(Source information)
------------------------
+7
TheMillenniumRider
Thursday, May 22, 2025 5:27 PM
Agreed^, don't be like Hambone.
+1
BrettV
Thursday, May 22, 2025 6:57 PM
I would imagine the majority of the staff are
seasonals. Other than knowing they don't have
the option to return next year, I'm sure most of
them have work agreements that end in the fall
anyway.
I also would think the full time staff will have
------------------------
(Assigned task)
Set down the records again, exactly.

(Result for this exercise)
+7
TheMillenniumRider
Thursday, May 22, 2025 5:27 PM
Agreed^, don't be like Hambone.
+1
BrettV
Thursday, May 22, 2025 6:57 PM
I would imagine the majority of the staff are
seasonals. Other than knowing they don't have
the option to return next year, I'm sure most of
them have work agreements that end in the fall
anyway.
I also would think the full time staff will have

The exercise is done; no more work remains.